Regardless, all these mics were manufactured for Wollensak by Shure as model B-162-4. These 3M/Revere/Wollensak microphones didn't use standard 1/4" plugs. They were a bit short, and maybe a hair too narrow so they make proper contact for use with other devices. I resolved this by hacking off the original plug and soldering on a standard plug.

Wollensak was manufacturer of audio-visual gear, mostly portable tape recorders and video cameras. Their reel to reel tape recorders are very collectible among audio nerds which is why I wanted to see if mine worked. (obviously it does.) The company was founded in 1899 by the brothers Andrew and John Wollensak to produce camera shutters.

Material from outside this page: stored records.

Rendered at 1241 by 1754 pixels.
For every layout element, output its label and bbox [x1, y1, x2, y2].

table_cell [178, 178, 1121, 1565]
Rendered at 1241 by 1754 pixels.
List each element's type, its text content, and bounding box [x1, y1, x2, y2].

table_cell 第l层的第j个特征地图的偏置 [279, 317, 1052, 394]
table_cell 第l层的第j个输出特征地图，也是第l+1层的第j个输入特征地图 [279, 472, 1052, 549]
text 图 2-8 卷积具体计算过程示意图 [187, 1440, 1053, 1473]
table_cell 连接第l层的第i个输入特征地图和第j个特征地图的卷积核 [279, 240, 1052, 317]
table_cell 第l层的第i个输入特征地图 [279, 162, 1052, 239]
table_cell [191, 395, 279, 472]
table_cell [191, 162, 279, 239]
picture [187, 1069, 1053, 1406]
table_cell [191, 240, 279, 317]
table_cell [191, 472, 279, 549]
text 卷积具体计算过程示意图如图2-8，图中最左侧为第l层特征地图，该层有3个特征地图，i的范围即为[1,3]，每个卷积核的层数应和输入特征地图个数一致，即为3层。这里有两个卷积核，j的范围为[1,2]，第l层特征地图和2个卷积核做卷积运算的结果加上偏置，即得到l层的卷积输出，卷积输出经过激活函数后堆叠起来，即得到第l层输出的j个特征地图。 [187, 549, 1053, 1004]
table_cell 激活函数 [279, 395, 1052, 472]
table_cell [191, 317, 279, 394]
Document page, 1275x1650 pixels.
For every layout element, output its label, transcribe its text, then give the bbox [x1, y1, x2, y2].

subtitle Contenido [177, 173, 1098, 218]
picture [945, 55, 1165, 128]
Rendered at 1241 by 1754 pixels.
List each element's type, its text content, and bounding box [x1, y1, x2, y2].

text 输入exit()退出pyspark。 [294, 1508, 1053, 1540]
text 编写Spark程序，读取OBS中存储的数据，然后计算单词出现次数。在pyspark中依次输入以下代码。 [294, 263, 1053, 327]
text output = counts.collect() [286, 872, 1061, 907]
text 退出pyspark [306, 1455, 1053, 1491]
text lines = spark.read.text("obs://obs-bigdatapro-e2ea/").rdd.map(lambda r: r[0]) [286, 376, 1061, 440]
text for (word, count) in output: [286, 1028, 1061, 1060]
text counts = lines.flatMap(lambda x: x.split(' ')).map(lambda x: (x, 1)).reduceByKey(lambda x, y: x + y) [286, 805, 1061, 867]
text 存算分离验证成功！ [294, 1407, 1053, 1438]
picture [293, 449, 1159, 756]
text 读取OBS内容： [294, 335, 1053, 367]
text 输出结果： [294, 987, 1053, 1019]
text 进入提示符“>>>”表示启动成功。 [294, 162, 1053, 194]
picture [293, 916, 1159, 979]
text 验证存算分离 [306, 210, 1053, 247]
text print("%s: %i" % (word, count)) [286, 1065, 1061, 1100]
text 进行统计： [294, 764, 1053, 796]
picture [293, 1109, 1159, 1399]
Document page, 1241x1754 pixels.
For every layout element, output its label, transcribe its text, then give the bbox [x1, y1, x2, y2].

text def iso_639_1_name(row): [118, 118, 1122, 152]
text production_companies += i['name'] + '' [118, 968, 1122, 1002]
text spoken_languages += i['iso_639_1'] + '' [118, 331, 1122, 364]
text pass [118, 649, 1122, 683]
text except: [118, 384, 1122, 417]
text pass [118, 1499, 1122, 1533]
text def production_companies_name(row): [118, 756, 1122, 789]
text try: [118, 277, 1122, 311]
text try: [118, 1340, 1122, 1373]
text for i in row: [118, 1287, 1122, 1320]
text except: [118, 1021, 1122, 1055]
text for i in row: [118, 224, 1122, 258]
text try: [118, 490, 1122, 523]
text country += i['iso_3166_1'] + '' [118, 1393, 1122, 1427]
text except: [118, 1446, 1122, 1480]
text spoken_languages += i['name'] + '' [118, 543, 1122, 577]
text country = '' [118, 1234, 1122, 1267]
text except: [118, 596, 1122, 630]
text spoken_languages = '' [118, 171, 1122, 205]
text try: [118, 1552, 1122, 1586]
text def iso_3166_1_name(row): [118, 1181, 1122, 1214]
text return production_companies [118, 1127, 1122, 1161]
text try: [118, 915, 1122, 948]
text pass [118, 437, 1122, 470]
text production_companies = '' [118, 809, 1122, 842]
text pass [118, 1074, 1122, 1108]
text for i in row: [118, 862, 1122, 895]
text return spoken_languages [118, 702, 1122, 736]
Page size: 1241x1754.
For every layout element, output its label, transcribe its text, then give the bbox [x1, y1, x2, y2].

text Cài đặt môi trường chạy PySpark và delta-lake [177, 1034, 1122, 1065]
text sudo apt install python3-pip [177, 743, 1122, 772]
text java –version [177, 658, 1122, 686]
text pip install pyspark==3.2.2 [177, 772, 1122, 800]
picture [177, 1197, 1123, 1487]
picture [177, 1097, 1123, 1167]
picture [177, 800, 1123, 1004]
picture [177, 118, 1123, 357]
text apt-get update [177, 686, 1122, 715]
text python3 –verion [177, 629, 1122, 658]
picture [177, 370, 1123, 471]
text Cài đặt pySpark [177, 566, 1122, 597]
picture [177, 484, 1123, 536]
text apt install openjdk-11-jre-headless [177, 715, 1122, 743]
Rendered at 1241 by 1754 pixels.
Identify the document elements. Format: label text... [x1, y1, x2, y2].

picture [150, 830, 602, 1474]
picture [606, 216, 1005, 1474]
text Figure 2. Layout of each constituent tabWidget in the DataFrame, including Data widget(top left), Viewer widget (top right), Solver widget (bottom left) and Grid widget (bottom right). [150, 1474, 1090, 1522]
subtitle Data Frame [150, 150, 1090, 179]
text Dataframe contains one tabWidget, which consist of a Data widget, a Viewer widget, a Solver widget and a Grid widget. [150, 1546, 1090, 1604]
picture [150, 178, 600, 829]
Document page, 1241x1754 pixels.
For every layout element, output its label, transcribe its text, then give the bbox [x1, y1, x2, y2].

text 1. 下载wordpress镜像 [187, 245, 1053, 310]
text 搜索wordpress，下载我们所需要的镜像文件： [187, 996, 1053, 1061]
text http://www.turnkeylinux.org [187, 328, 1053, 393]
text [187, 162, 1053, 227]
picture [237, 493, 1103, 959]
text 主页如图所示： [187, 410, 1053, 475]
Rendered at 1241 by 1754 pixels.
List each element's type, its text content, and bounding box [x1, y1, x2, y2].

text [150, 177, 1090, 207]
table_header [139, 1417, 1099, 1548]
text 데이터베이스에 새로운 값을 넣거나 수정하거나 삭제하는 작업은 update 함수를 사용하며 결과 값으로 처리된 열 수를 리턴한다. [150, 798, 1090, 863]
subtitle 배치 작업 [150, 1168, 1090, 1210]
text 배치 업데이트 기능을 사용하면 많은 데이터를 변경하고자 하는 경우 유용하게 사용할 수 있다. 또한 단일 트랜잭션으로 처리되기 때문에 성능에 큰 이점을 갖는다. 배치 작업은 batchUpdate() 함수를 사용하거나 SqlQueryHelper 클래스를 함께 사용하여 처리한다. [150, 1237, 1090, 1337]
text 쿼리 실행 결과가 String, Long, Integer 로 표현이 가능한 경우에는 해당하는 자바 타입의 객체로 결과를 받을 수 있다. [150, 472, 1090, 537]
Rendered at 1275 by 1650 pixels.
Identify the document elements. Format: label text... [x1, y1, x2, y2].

Andrew was previously a machinist at Bausch &Lomb starting in 1882. He was skilled enough to be involved in shutter design which is probably how he and his brother had the gumption to start up their own company.

 The company was based in Rochester, NY. John died in 1933 and Andrew just three years later but the company continued on.  It peaked around 1958 with over 1200 employees. After their passing the company was owned by a number of companies including Revere and 3M among others. It's final owner Anson Instruments bought Wollensak in 1974 and ceased all operations in 2001. They continued to make tape recorders until about 1978. Surplus Shed presently owns the trademark. But it was under 3M that it really got into audio. 3M used the Wollensak brand name on numerous tape recorders including at least one line of 8-track recorders.